_WHAT NEEDS TO BE DONE_: Exact reproduction of every record is required, and pictures are to be excluded.

_EXTRACTED DATA_:
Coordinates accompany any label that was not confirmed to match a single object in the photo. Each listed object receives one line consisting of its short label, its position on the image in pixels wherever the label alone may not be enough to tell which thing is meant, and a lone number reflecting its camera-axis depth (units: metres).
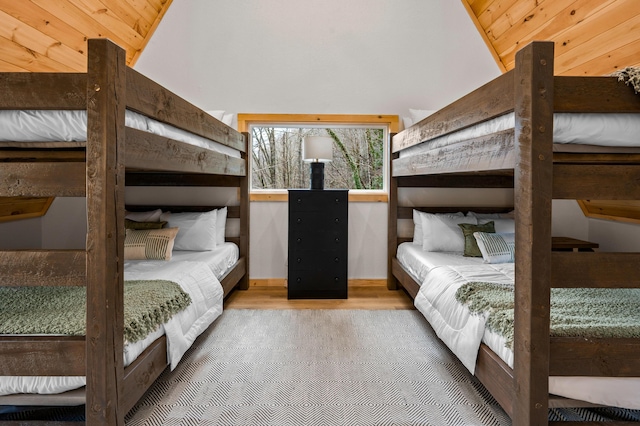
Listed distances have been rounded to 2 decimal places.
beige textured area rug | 1.63
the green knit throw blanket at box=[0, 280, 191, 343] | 1.38
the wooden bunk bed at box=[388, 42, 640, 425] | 1.23
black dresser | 3.25
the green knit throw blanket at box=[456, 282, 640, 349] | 1.36
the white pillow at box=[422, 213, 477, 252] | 3.10
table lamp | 3.31
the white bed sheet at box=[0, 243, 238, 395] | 1.29
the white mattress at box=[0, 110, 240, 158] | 1.31
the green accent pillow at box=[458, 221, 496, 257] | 2.95
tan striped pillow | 2.66
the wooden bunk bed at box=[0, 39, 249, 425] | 1.24
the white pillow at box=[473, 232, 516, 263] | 2.73
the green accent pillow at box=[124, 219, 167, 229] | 2.96
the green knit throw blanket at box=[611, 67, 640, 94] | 1.24
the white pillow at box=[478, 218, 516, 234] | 3.16
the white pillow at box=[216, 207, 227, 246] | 3.35
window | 3.80
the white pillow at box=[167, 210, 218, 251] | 3.09
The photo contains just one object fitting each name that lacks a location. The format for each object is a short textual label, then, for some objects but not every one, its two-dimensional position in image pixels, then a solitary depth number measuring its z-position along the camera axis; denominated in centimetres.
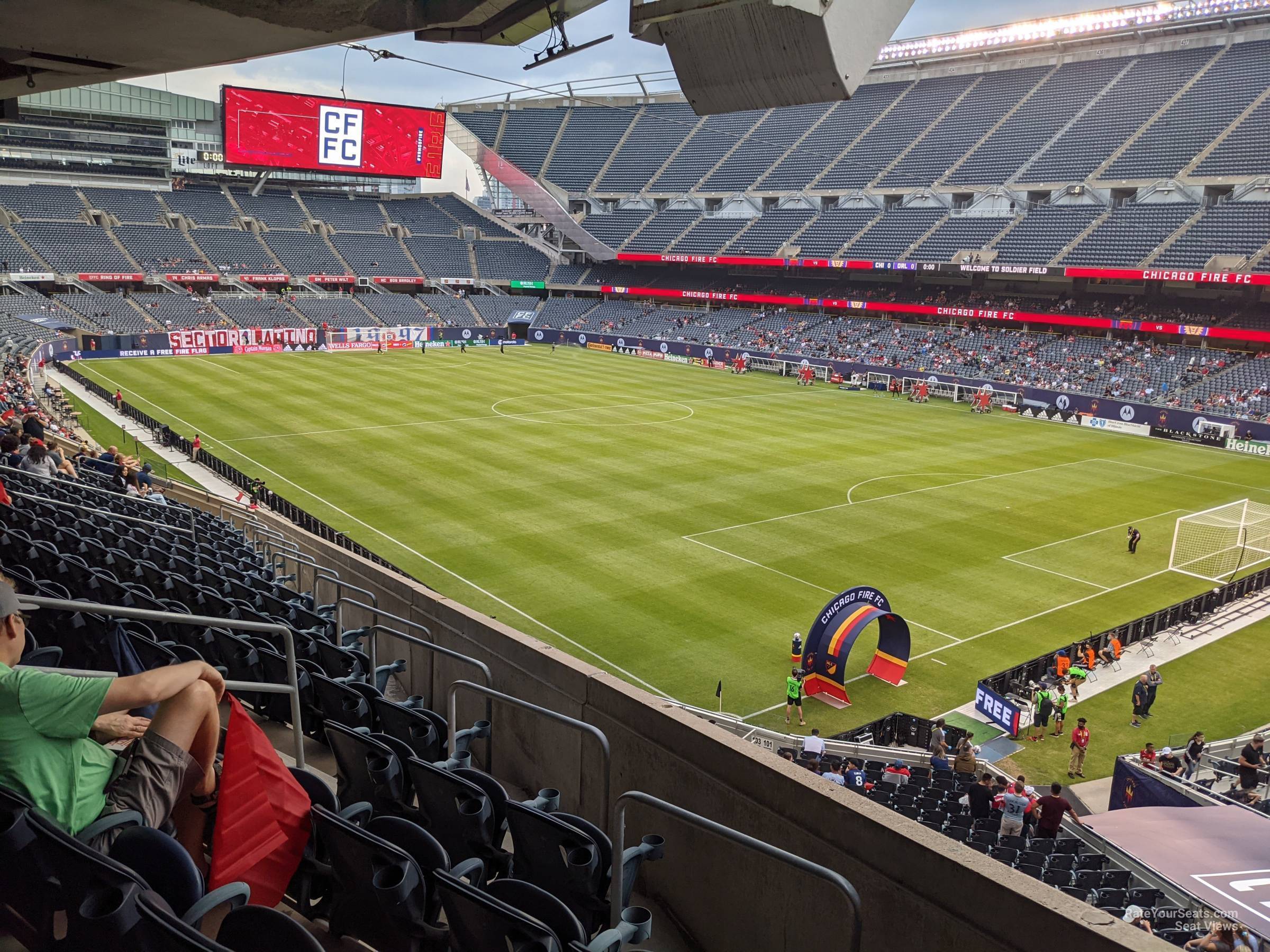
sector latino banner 6353
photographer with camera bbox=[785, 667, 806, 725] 1777
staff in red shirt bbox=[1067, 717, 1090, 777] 1644
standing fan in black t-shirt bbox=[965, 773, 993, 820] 1298
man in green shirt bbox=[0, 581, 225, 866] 391
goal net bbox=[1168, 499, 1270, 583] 2741
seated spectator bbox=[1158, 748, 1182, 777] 1514
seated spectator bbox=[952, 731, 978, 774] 1524
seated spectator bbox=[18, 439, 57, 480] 1642
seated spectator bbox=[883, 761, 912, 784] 1419
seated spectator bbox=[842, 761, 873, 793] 1341
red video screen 7894
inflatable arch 1828
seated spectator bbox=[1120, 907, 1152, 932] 902
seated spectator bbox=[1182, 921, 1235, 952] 824
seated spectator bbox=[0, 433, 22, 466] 1658
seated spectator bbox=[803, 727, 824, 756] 1492
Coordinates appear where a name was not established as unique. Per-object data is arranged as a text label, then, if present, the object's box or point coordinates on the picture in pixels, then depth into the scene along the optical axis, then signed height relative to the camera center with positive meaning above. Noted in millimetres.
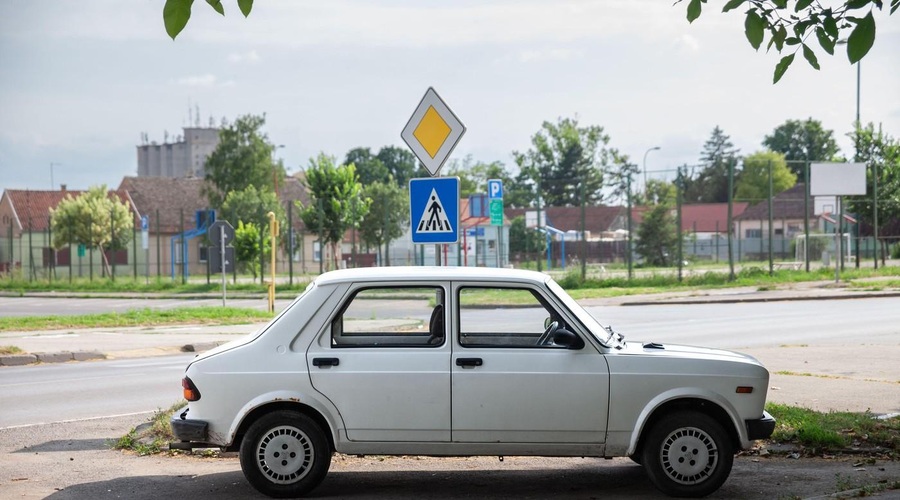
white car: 7207 -1013
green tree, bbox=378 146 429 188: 134125 +11044
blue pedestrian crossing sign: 11484 +447
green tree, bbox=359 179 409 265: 42469 +1038
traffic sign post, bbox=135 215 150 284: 55412 +1325
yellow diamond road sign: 11391 +1266
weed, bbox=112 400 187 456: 9350 -1650
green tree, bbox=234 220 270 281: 52219 +398
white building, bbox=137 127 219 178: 135250 +13101
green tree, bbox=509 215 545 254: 43762 +344
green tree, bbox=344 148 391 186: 128125 +10325
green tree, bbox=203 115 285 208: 77688 +6729
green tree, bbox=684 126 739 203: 40925 +5986
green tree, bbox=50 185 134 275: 56969 +1733
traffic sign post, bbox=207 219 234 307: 27906 +225
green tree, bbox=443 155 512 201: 103062 +7644
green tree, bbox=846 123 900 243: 42000 +2476
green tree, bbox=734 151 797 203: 94688 +6470
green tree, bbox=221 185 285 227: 60406 +2870
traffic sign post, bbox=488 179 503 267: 36844 +1702
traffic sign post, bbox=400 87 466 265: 11414 +983
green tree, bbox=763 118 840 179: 126125 +12660
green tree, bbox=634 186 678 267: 40875 +427
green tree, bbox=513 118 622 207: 106812 +9186
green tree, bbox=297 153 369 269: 45250 +2284
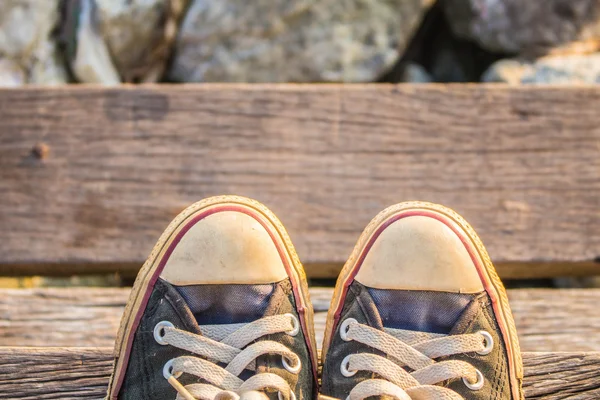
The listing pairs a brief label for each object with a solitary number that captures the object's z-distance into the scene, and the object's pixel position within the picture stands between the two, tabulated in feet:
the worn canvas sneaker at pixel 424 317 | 3.57
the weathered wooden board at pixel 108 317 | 4.45
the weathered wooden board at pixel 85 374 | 3.89
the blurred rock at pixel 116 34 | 7.53
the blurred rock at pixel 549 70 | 7.17
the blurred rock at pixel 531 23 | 7.28
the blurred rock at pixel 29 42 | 7.34
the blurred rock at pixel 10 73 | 7.41
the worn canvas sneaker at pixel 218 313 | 3.57
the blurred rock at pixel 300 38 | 7.50
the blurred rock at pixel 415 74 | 8.07
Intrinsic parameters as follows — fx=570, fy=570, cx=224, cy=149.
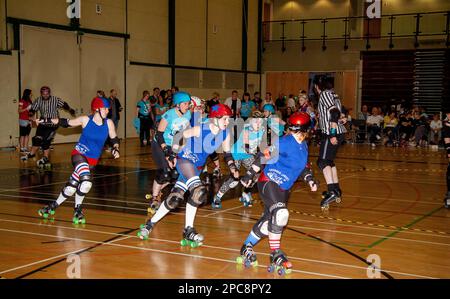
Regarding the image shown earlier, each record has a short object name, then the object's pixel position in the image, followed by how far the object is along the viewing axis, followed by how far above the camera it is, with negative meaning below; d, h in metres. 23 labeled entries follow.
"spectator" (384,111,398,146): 19.68 -0.27
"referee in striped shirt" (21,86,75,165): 12.48 +0.11
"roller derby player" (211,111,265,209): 8.48 -0.43
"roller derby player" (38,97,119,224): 7.10 -0.45
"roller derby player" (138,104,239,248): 6.02 -0.53
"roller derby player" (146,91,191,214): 7.02 -0.29
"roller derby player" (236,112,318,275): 5.13 -0.58
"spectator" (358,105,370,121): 20.59 +0.16
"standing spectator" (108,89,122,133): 16.94 +0.27
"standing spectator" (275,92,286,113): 21.98 +0.58
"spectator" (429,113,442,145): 19.41 -0.27
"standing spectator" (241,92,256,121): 19.06 +0.36
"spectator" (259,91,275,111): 18.84 +0.67
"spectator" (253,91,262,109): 20.49 +0.62
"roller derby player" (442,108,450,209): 8.32 -0.28
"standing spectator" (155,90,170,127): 16.86 +0.40
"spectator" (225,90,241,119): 19.31 +0.46
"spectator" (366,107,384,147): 19.83 -0.24
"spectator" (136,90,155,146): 17.77 +0.02
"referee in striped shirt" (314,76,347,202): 8.46 -0.17
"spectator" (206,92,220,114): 16.09 +0.47
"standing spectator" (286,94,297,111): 20.35 +0.59
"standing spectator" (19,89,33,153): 14.84 -0.33
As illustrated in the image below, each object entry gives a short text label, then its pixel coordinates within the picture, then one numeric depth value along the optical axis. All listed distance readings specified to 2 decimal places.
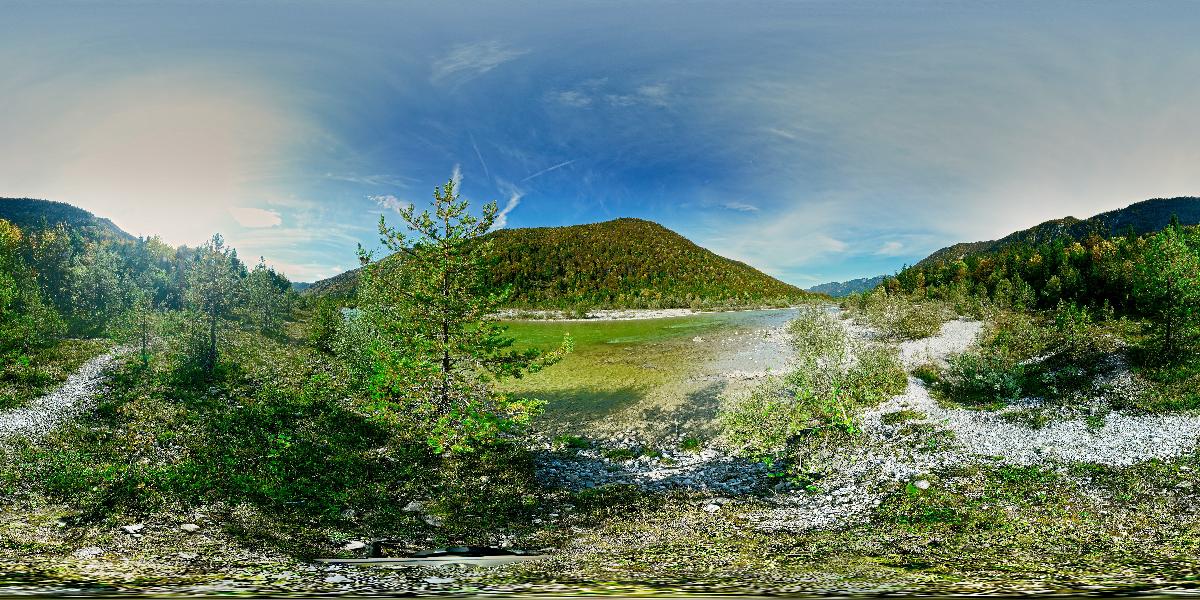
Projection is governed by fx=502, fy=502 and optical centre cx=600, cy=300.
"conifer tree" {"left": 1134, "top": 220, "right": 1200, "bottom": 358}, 23.50
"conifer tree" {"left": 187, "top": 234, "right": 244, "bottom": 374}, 30.28
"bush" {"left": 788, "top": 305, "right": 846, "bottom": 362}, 20.45
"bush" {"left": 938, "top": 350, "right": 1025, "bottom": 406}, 23.82
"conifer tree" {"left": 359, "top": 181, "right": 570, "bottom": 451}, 15.45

_SOLVED PROBLEM_:
Coordinates accompany any label that was not confirmed to match a single object in the photo. Each listed object receives one line consisting of its short label, its position on the image in pixels wherever the label alone may not be enough to tell which thing is meant, and a lone number reflecting its camera-axis depth (units: metres).
Listed distances have been rounded to 2 decimal places.
beige textured area rug | 1.63
the green knit throw blanket at box=[0, 280, 191, 343] | 1.38
the wooden bunk bed at box=[388, 42, 640, 425] | 1.23
black dresser | 3.25
the green knit throw blanket at box=[456, 282, 640, 349] | 1.36
the white pillow at box=[422, 213, 477, 252] | 3.10
table lamp | 3.31
the white bed sheet at box=[0, 243, 238, 395] | 1.29
the white mattress at box=[0, 110, 240, 158] | 1.31
the green accent pillow at box=[458, 221, 496, 257] | 2.95
tan striped pillow | 2.66
the wooden bunk bed at box=[0, 39, 249, 425] | 1.24
the white pillow at box=[473, 232, 516, 263] | 2.73
the green accent pillow at box=[124, 219, 167, 229] | 2.96
the green knit throw blanket at box=[611, 67, 640, 94] | 1.24
the white pillow at box=[478, 218, 516, 234] | 3.16
the white pillow at box=[216, 207, 227, 246] | 3.35
window | 3.80
the white pillow at box=[167, 210, 218, 251] | 3.09
The photo contains just one object fitting each name that lacks a location. The format for each object is a short textual label, then, for some objects but not every one, its two-dimensional position in image pixels, then a solitary depth number measuring its z-position along the camera axis; denominated in centimetres.
sector latino banner 6353
photographer with camera bbox=[785, 667, 806, 725] 1777
staff in red shirt bbox=[1067, 717, 1090, 777] 1644
standing fan in black t-shirt bbox=[965, 773, 993, 820] 1298
man in green shirt bbox=[0, 581, 225, 866] 391
goal net bbox=[1168, 499, 1270, 583] 2741
seated spectator bbox=[1158, 748, 1182, 777] 1514
seated spectator bbox=[952, 731, 978, 774] 1524
seated spectator bbox=[18, 439, 57, 480] 1642
seated spectator bbox=[883, 761, 912, 784] 1419
seated spectator bbox=[842, 761, 873, 793] 1341
red video screen 7894
inflatable arch 1828
seated spectator bbox=[1120, 907, 1152, 932] 902
seated spectator bbox=[1182, 921, 1235, 952] 824
seated spectator bbox=[0, 433, 22, 466] 1658
seated spectator bbox=[803, 727, 824, 756] 1492
Coordinates appear where a name was not established as unique. Per-object data is arranged as a text label, then, if present, the object's box or point coordinates on the picture in pixels, then depth into the scene along the optical axis, then signed height relative to the camera center with positive meaning above. Noted in millimetres.
white car: 7207 -1013
green tree, bbox=378 146 429 188: 134125 +11044
blue pedestrian crossing sign: 11484 +447
green tree, bbox=359 179 409 265: 42469 +1038
traffic sign post, bbox=135 215 150 284: 55412 +1325
yellow diamond road sign: 11391 +1266
weed, bbox=112 400 187 456: 9350 -1650
green tree, bbox=234 220 270 281: 52219 +398
white building, bbox=137 127 219 178: 135250 +13101
green tree, bbox=509 215 545 254: 43762 +344
green tree, bbox=344 148 391 186: 128125 +10325
green tree, bbox=203 115 285 208: 77688 +6729
green tree, bbox=684 126 739 203: 40925 +5986
green tree, bbox=50 185 134 275: 56969 +1733
traffic sign post, bbox=207 219 234 307: 27906 +225
green tree, bbox=443 155 512 201: 103062 +7644
green tree, bbox=846 123 900 243: 42000 +2476
green tree, bbox=734 151 797 203: 94688 +6470
green tree, bbox=221 185 285 227: 60406 +2870
traffic sign post, bbox=488 179 503 267: 36844 +1702
traffic sign post, bbox=400 87 466 265: 11414 +983
green tree, bbox=763 118 840 179: 126125 +12660
green tree, bbox=634 186 678 267: 40875 +427
green tree, bbox=513 118 622 207: 106812 +9186
green tree, bbox=297 153 369 269: 45250 +2284
The listing pairs a brief label for each object with a solitary number that captures the object's z-distance into the scene, and the object's pixel position within the picture stands between the two, tabulated in feet:
the worn canvas sneaker at pixel 424 317 | 3.57
the weathered wooden board at pixel 108 317 | 4.45
the weathered wooden board at pixel 85 374 | 3.89
the blurred rock at pixel 116 34 | 7.53
the blurred rock at pixel 549 70 | 7.17
the blurred rock at pixel 531 23 | 7.28
the blurred rock at pixel 29 42 | 7.34
the blurred rock at pixel 10 73 | 7.41
the worn canvas sneaker at pixel 218 313 | 3.57
the blurred rock at pixel 300 38 | 7.50
the blurred rock at pixel 415 74 | 8.07
Intrinsic parameters as follows — fx=570, fy=570, cx=224, cy=149.
Regarding the image shown earlier, each record has a short object name, then the object's pixel position in the image, followed by how far the object is along the viewing axis, followed by how far above the camera it is, with negative meaning below; d, h in metres. 23 labeled entries follow.
"spectator" (384,111,398,146): 19.68 -0.27
"referee in striped shirt" (21,86,75,165): 12.48 +0.11
"roller derby player" (211,111,265,209): 8.48 -0.43
"roller derby player" (38,97,119,224): 7.10 -0.45
"roller derby player" (138,104,239,248): 6.02 -0.53
"roller derby player" (146,91,191,214): 7.02 -0.29
"roller derby player" (236,112,318,275): 5.13 -0.58
"spectator" (358,105,370,121): 20.59 +0.16
"standing spectator" (108,89,122,133): 16.94 +0.27
"standing spectator" (275,92,286,113): 21.98 +0.58
"spectator" (429,113,442,145): 19.41 -0.27
"standing spectator" (241,92,256,121): 19.06 +0.36
"spectator" (259,91,275,111): 18.84 +0.67
"spectator" (253,91,262,109): 20.49 +0.62
"roller derby player" (442,108,450,209): 8.32 -0.28
"standing spectator" (155,90,170,127): 16.86 +0.40
"spectator" (225,90,241,119): 19.31 +0.46
"spectator" (366,107,384,147): 19.83 -0.24
"spectator" (136,90,155,146): 17.77 +0.02
"referee in striped shirt" (314,76,347,202): 8.46 -0.17
"spectator" (206,92,220,114): 16.09 +0.47
"standing spectator" (286,94,297,111): 20.35 +0.59
"standing spectator" (19,89,33,153): 14.84 -0.33
As illustrated in the image below, each object entry gives a short text label, then its pixel coordinates within the picture, then one numeric depth value along the optical axis. All listed distance readings specified to 2 decimal places.
Projection is governed by fx=502, fy=502 and optical centre cx=600, cy=300.
"conifer tree" {"left": 1134, "top": 220, "right": 1200, "bottom": 358}, 23.50
"conifer tree" {"left": 187, "top": 234, "right": 244, "bottom": 374}, 30.28
"bush" {"left": 788, "top": 305, "right": 846, "bottom": 362}, 20.45
"bush" {"left": 938, "top": 350, "right": 1025, "bottom": 406}, 23.82
"conifer tree" {"left": 359, "top": 181, "right": 570, "bottom": 451}, 15.45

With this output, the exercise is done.